- _Exercise goal_
Copy out the material word for word, starting with the line that contains "Which series has" and continuing through the end of the material. Leave out the pictures.

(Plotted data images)
************
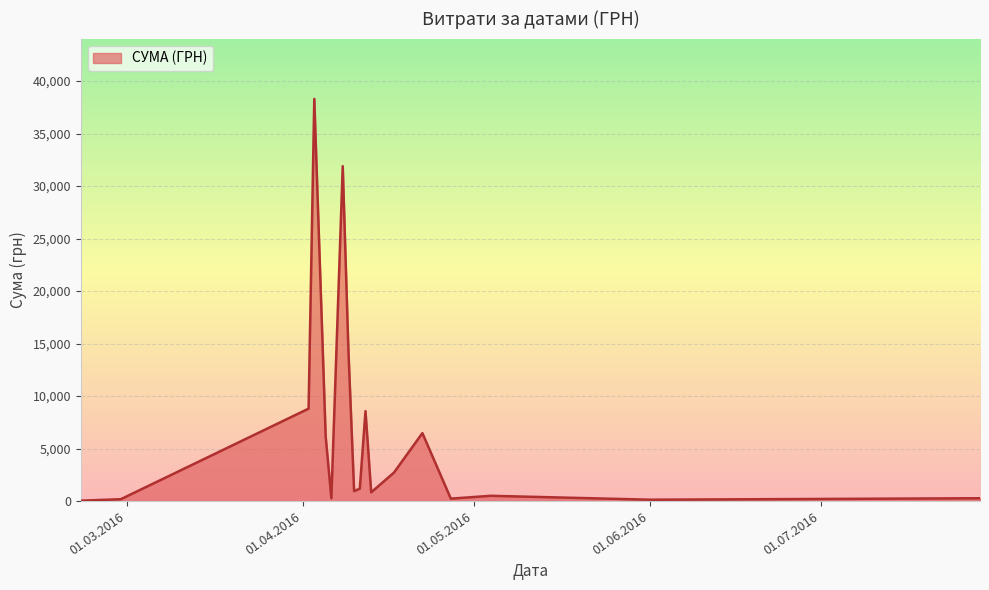

What is the maximum value shown in the chart?

38303.0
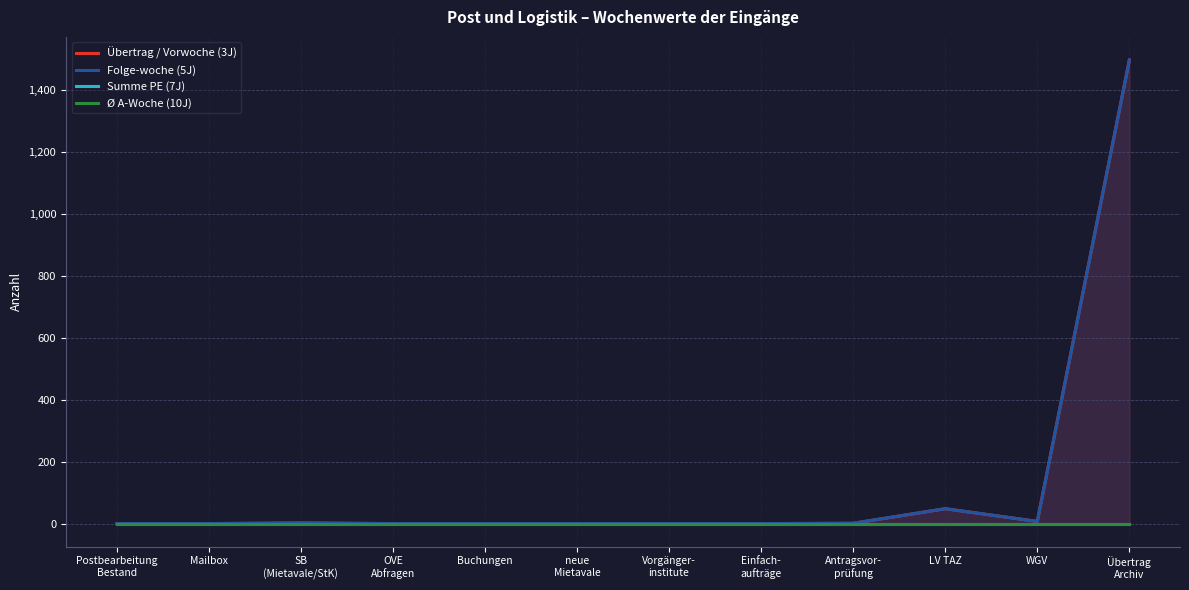

In Folge-woche (5J), how many points are lower than both neighbors (excluding endpoints)?

1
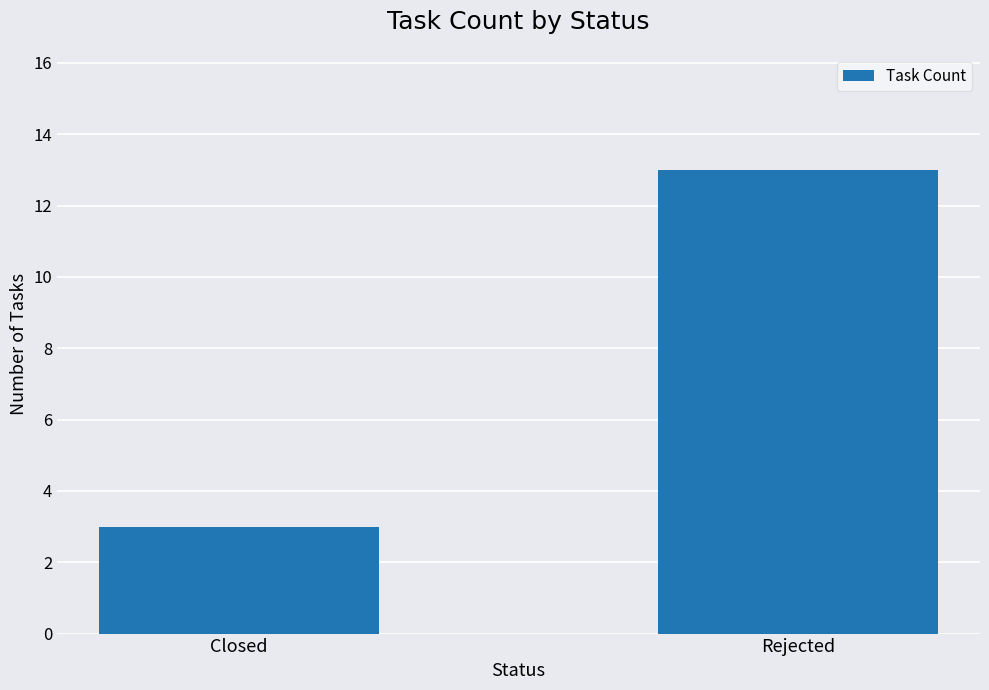

What is the maximum value shown in the chart?

13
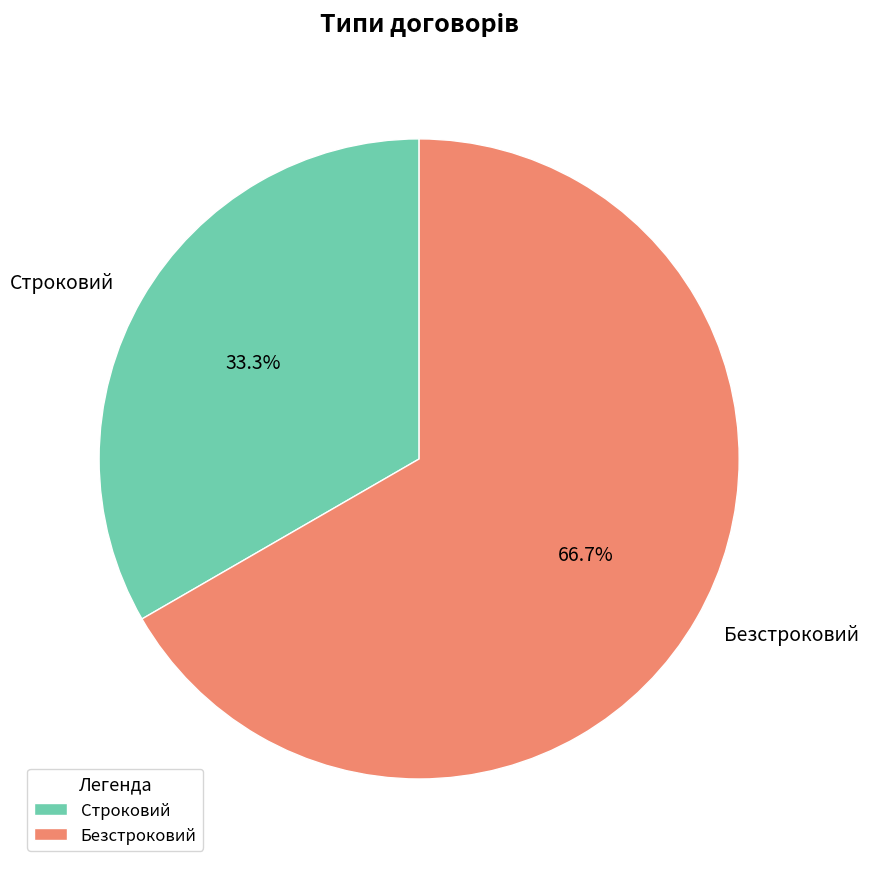

What is the majority slice?

Безстроковий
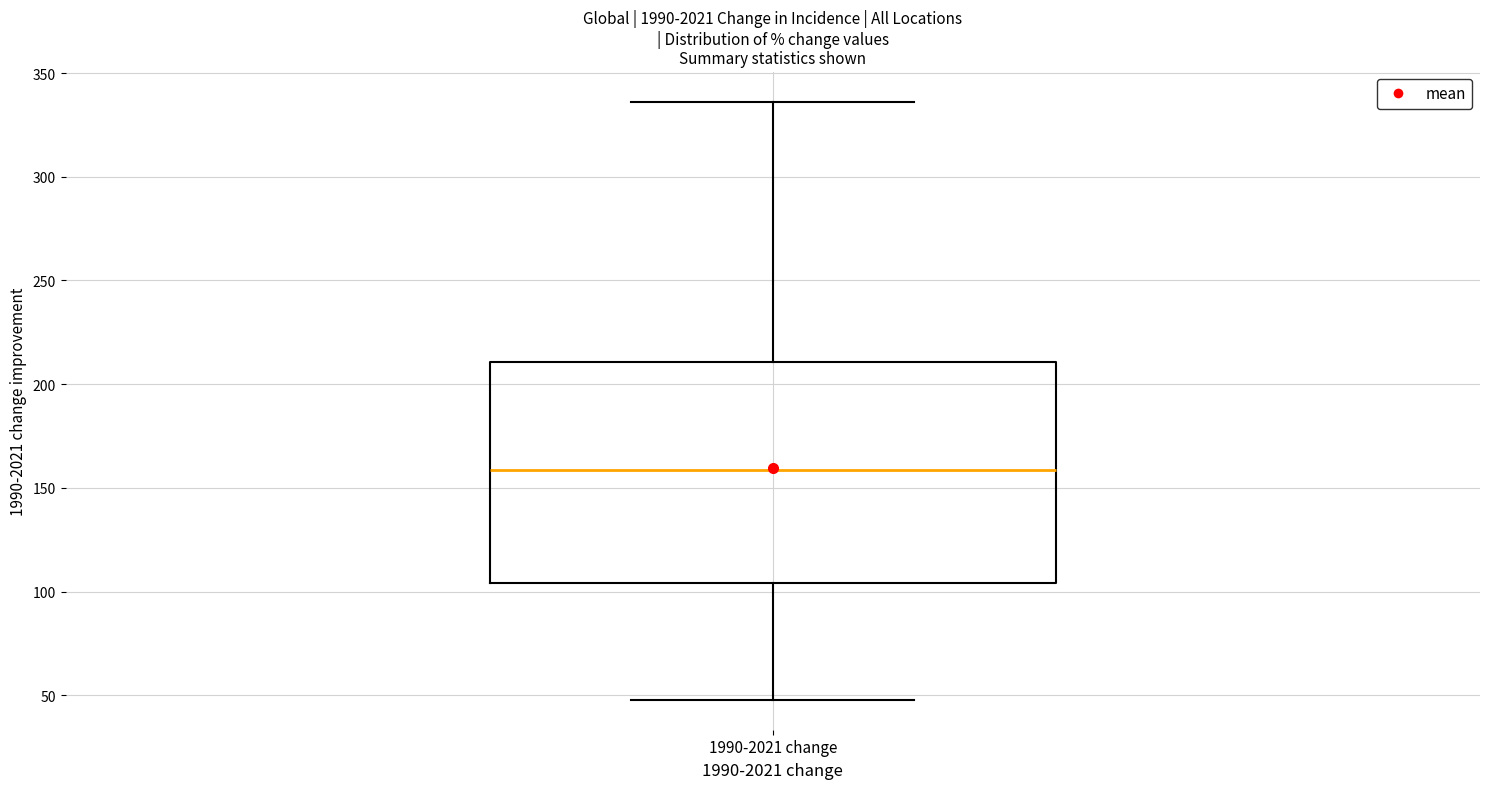

Where is the upper edge of the box for 1990-2021 change on the y-axis? The values are not printed on the chart, so give them approximately, as read against the axis.

210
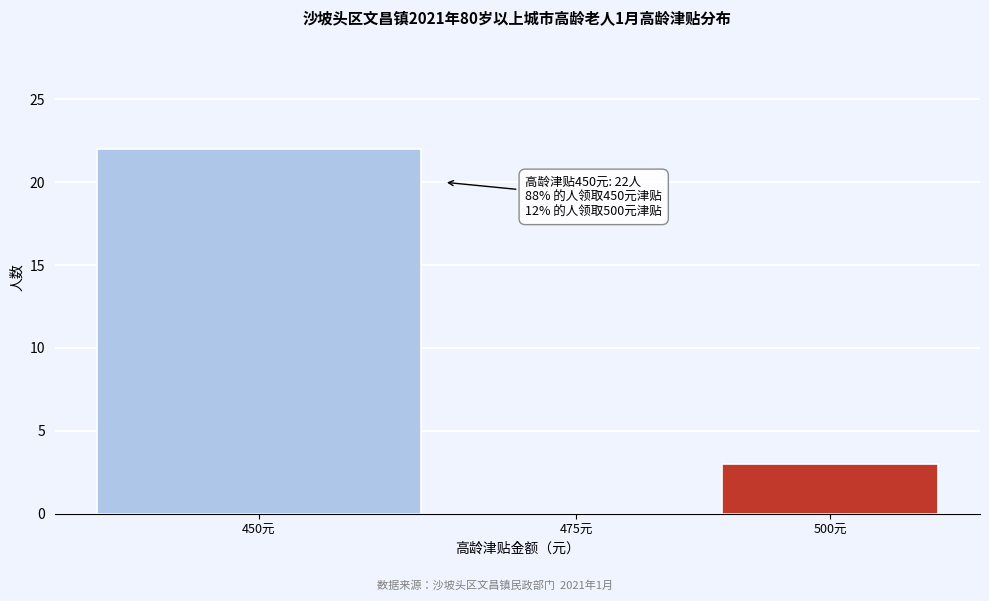

Reading left to right, transcribe all the data shown in this chart.

450元=22	475元=0	500元=3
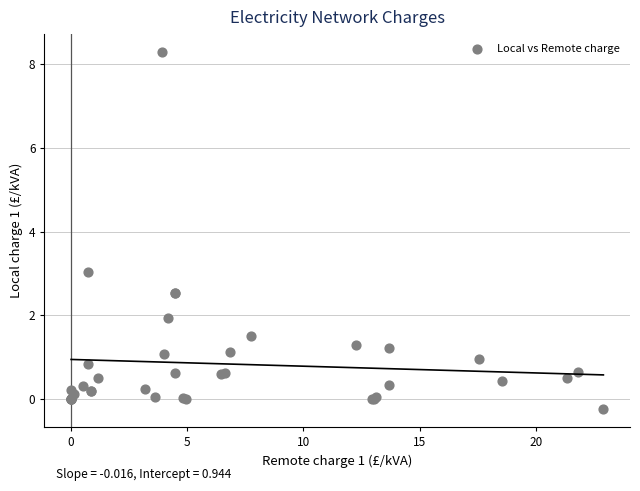

What Y value in the scatter plot is closest to 4?

3.0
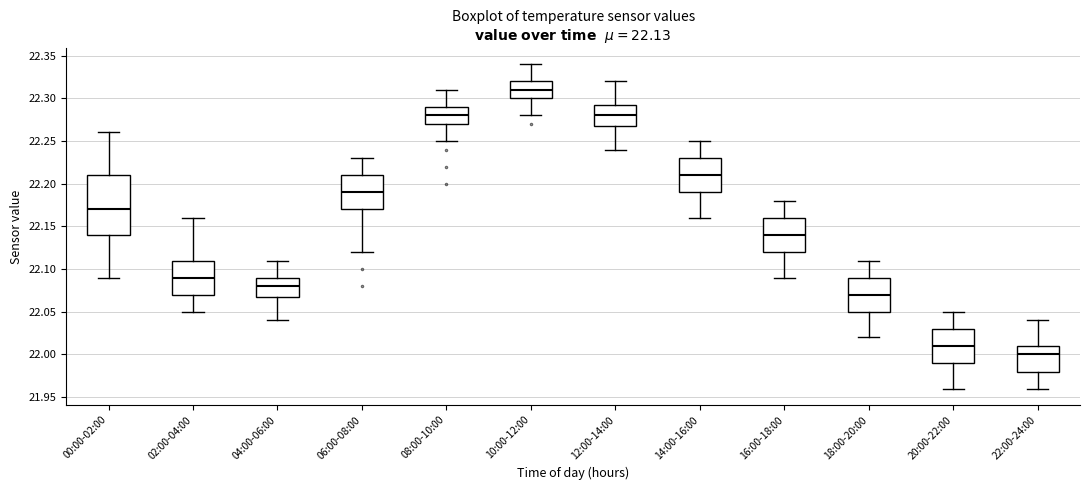

Which box's median line is the highest?

10:00-12:00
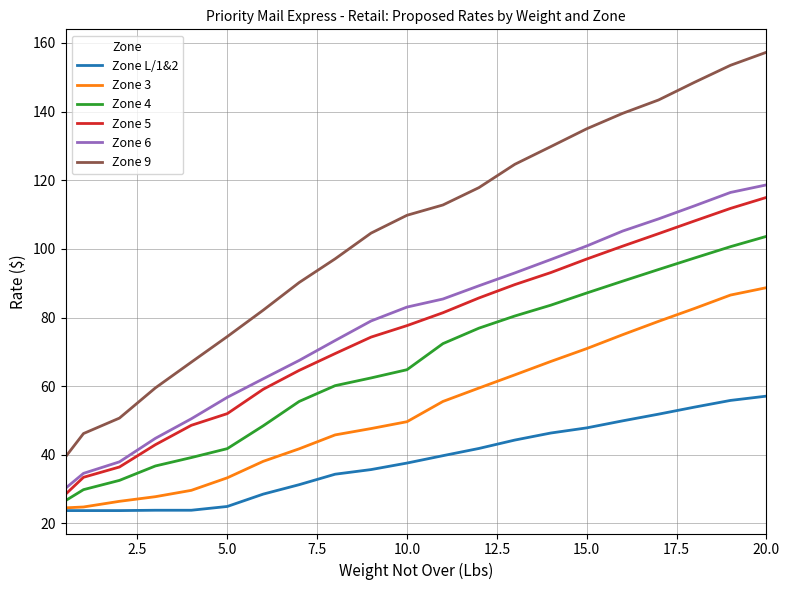

Which series has the largest total across all categories?

Zone 9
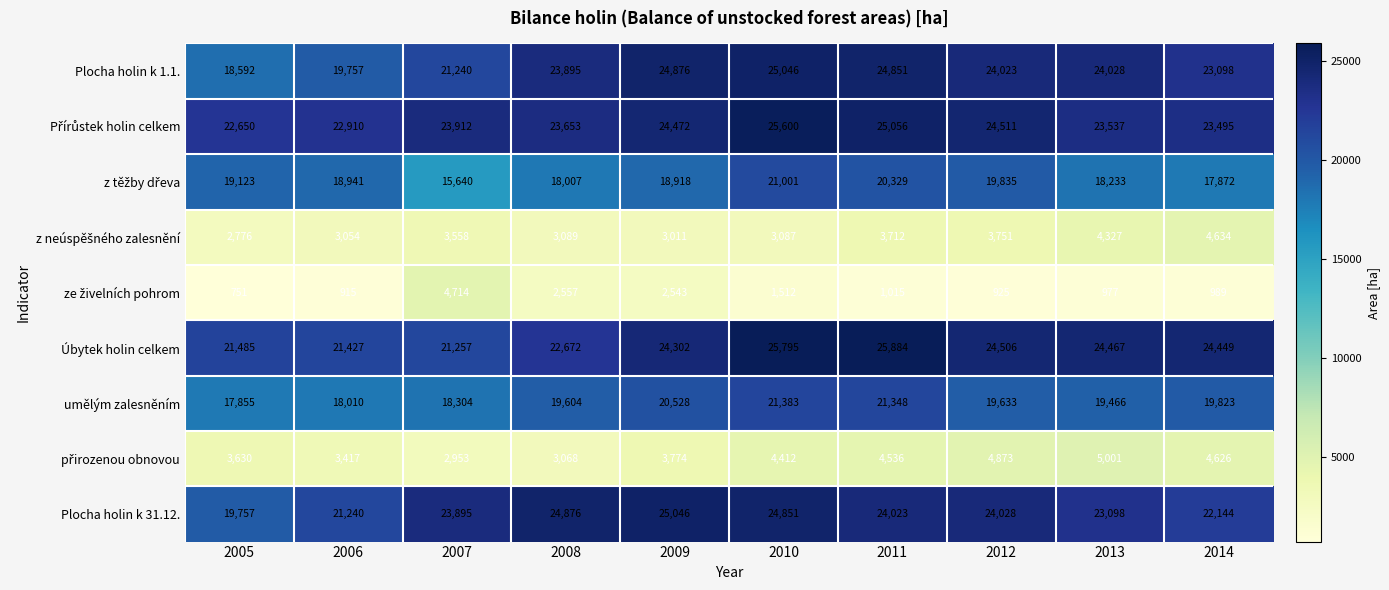

What is the minimum value shown in the chart?

751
************
- _Task output_
Which series has the largest total across all categories?

Zone 9

What is the minimum value shown in the chart?

751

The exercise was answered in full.